ERNIE-RNA: An RNA Language Model with Structure-enhanced Representations

With large amounts of unlabeled RNA sequences data produced by high-throughput sequencing technologies, pre-trained RNA language models have been developed to estimate semantic space of RNA molecules, which facilities the understanding of grammar of RNA language. However, existing RNA language models overlook the impact of structure when modeling the RNA semantic space, resulting in incomplete feature extraction and suboptimal performance across various downstream tasks. In this study, we developed a RNA pre-trained language model named ERNIE-RNA ( E nhanced R eprese n tations with base-pa i ring r e striction for RNA modeling) based on a modified BERT (Bidirectional Encoder Representations from Transformers) by incorporating base-pairing restriction with no MSA (Multiple Sequence Alignment) information.
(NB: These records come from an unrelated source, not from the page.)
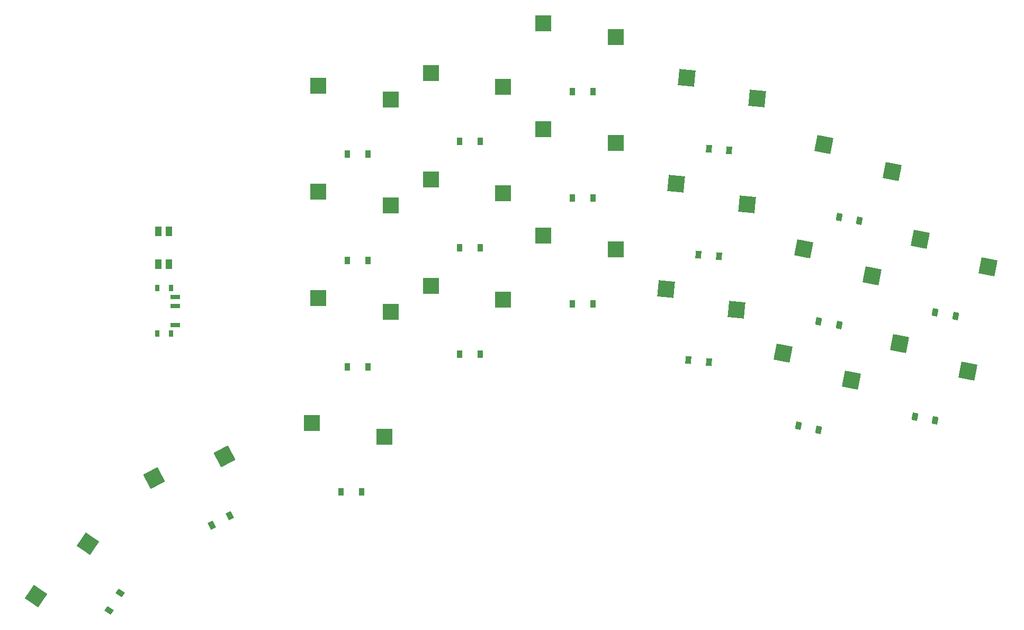
<source format=gbr>
%TF.GenerationSoftware,KiCad,Pcbnew,9.0.6*%
%TF.CreationDate,2025-12-30T20:42:03+01:00*%
%TF.ProjectId,right,72696768-742e-46b6-9963-61645f706362,v1.0.0*%
%TF.SameCoordinates,Original*%
%TF.FileFunction,Paste,Bot*%
%TF.FilePolarity,Positive*%
%FSLAX46Y46*%
G04 Gerber Fmt 4.6, Leading zero omitted, Abs format (unit mm)*
G04 Created by KiCad (PCBNEW 9.0.6) date 2025-12-30 20:42:03*
%MOMM*%
%LPD*%
G01*
G04 APERTURE LIST*
G04 Aperture macros list*
%AMRotRect*
0 Rectangle, with rotation*
0 The origin of the aperture is its center*
0 $1 length*
0 $2 width*
0 $3 Rotation angle, in degrees counterclockwise*
0 Add horizontal line*
21,1,$1,$2,0,0,$3*%
G04 Aperture macros list end*
%ADD10R,0.900000X1.200000*%
%ADD11RotRect,0.900000X1.200000X354.500000*%
%ADD12RotRect,2.600000X2.600000X349.000000*%
%ADD13R,2.600000X2.600000*%
%ADD14RotRect,2.600000X2.600000X354.500000*%
%ADD15RotRect,0.900000X1.200000X349.000000*%
%ADD16RotRect,0.900000X1.200000X28.000000*%
%ADD17R,1.000000X1.550000*%
%ADD18RotRect,2.600000X2.600000X28.000000*%
%ADD19RotRect,0.900000X1.200000X56.000000*%
%ADD20RotRect,2.600000X2.600000X56.000000*%
%ADD21R,0.800000X1.000000*%
%ADD22R,1.500000X0.700000*%
G04 APERTURE END LIST*
D10*
%TO.C,D34*%
X179350010Y-116950005D03*
X182650010Y-116950005D03*
%TD*%
D11*
%TO.C,D25*%
X235531865Y-116000160D03*
X238816673Y-116316448D03*
%TD*%
D12*
%TO.C,S39*%
X267694099Y-130285997D03*
X278612113Y-134649423D03*
%TD*%
D13*
%TO.C,S35*%
X174725009Y-89000005D03*
X186275007Y-91200005D03*
%TD*%
D12*
%TO.C,S23*%
X255558269Y-98384247D03*
X266476283Y-102747673D03*
%TD*%
D14*
%TO.C,S26*%
X233607047Y-87735552D03*
X244893013Y-91032443D03*
%TD*%
D12*
%TO.C,S40*%
X270937846Y-113598339D03*
X281855860Y-117961765D03*
%TD*%
D15*
%TO.C,D23*%
X258008929Y-110015563D03*
X261248299Y-110645233D03*
%TD*%
%TO.C,D21*%
X251521432Y-143390876D03*
X254760802Y-144020546D03*
%TD*%
D10*
%TO.C,D31*%
X197350007Y-114950000D03*
X200650007Y-114950000D03*
%TD*%
D16*
%TO.C,D37*%
X157689465Y-159300715D03*
X160603191Y-157751461D03*
%TD*%
D13*
%TO.C,S33*%
X174725009Y-123000010D03*
X186275007Y-125200010D03*
%TD*%
%TO.C,S28*%
X210725012Y-96000004D03*
X222275010Y-98200004D03*
%TD*%
%TO.C,S34*%
X174725011Y-106000003D03*
X186275009Y-108200003D03*
%TD*%
%TO.C,S36*%
X173725010Y-143000007D03*
X185275008Y-145200007D03*
%TD*%
D10*
%TO.C,D35*%
X179350008Y-99950001D03*
X182650008Y-99950001D03*
%TD*%
D17*
%TO.C,RST1*%
X149150008Y-117575012D03*
X150850009Y-117575013D03*
X149150009Y-112325011D03*
X150850010Y-112325012D03*
%TD*%
D18*
%TO.C,S37*%
X148465116Y-151803746D03*
X159695998Y-148323835D03*
%TD*%
D10*
%TO.C,D27*%
X215350011Y-123950007D03*
X218650011Y-123950007D03*
%TD*%
%TO.C,D30*%
X197350003Y-131950004D03*
X200650003Y-131950004D03*
%TD*%
%TO.C,D33*%
X179350003Y-133949996D03*
X182650003Y-133949996D03*
%TD*%
D13*
%TO.C,S32*%
X192725008Y-87000008D03*
X204275006Y-89200008D03*
%TD*%
%TO.C,S31*%
X192725007Y-104000002D03*
X204275005Y-106200002D03*
%TD*%
D14*
%TO.C,S24*%
X230348291Y-121579018D03*
X241634257Y-124875909D03*
%TD*%
D11*
%TO.C,D24*%
X233902483Y-132921886D03*
X237187291Y-133238174D03*
%TD*%
D12*
%TO.C,S22*%
X252314510Y-115071907D03*
X263232524Y-119435333D03*
%TD*%
D15*
%TO.C,D40*%
X273388515Y-125229637D03*
X276627885Y-125859307D03*
%TD*%
D10*
%TO.C,D28*%
X215350007Y-106950001D03*
X218650007Y-106950001D03*
%TD*%
%TO.C,D29*%
X215350007Y-89950002D03*
X218650007Y-89950002D03*
%TD*%
D13*
%TO.C,S30*%
X192725009Y-121000004D03*
X204275007Y-123200004D03*
%TD*%
D19*
%TO.C,D38*%
X141230844Y-172915631D03*
X143076172Y-170179805D03*
%TD*%
D20*
%TO.C,S38*%
X129566615Y-170626764D03*
X137849177Y-162281604D03*
%TD*%
D13*
%TO.C,S29*%
X210725004Y-79000015D03*
X222275002Y-81200015D03*
%TD*%
D11*
%TO.C,D26*%
X237161244Y-99078422D03*
X240446052Y-99394710D03*
%TD*%
D12*
%TO.C,S21*%
X249070766Y-131759577D03*
X259988780Y-136123003D03*
%TD*%
D14*
%TO.C,S25*%
X231977674Y-104657283D03*
X243263640Y-107954174D03*
%TD*%
D15*
%TO.C,D22*%
X254765178Y-126703221D03*
X258004548Y-127332891D03*
%TD*%
D21*
%TO.C,PWR1*%
X151177729Y-121389019D03*
X151177722Y-128689024D03*
X148967723Y-128689011D03*
X148967720Y-121389015D03*
D22*
X151827720Y-127289020D03*
X151827717Y-124289017D03*
X151827719Y-122789018D03*
%TD*%
D10*
%TO.C,D32*%
X197350006Y-97949999D03*
X200650006Y-97949999D03*
%TD*%
%TO.C,D36*%
X178350003Y-153950007D03*
X181650003Y-153950007D03*
%TD*%
D15*
%TO.C,D39*%
X270144763Y-141917309D03*
X273384133Y-142546979D03*
%TD*%
D13*
%TO.C,S27*%
X210725002Y-113000000D03*
X222275000Y-115200000D03*
%TD*%
M02*

</source>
We found that the attention maps from ERNIE-RNA with no fine-tuning are able to capture RNA structure in the zero-shot experiment more precisely than conventional methods such as fine-tuned RNAfold and RNAstructure, suggesting that the ERNIE-RNA can provide comprehensive RNA structural representations. Furthermore, ERNIE-RNA achieved SOTA (state-of-the-art) performance after fine-tuning for various downstream tasks, including RNA structural and functional predictions. In summary, our ERNIE-RNA model provides general features which can be widely and effectively applied in various subsequent research tasks. Our results indicate that introducing key knowledge-based prior information in the BERT framework may be a useful strategy to enhance the performance of other language models.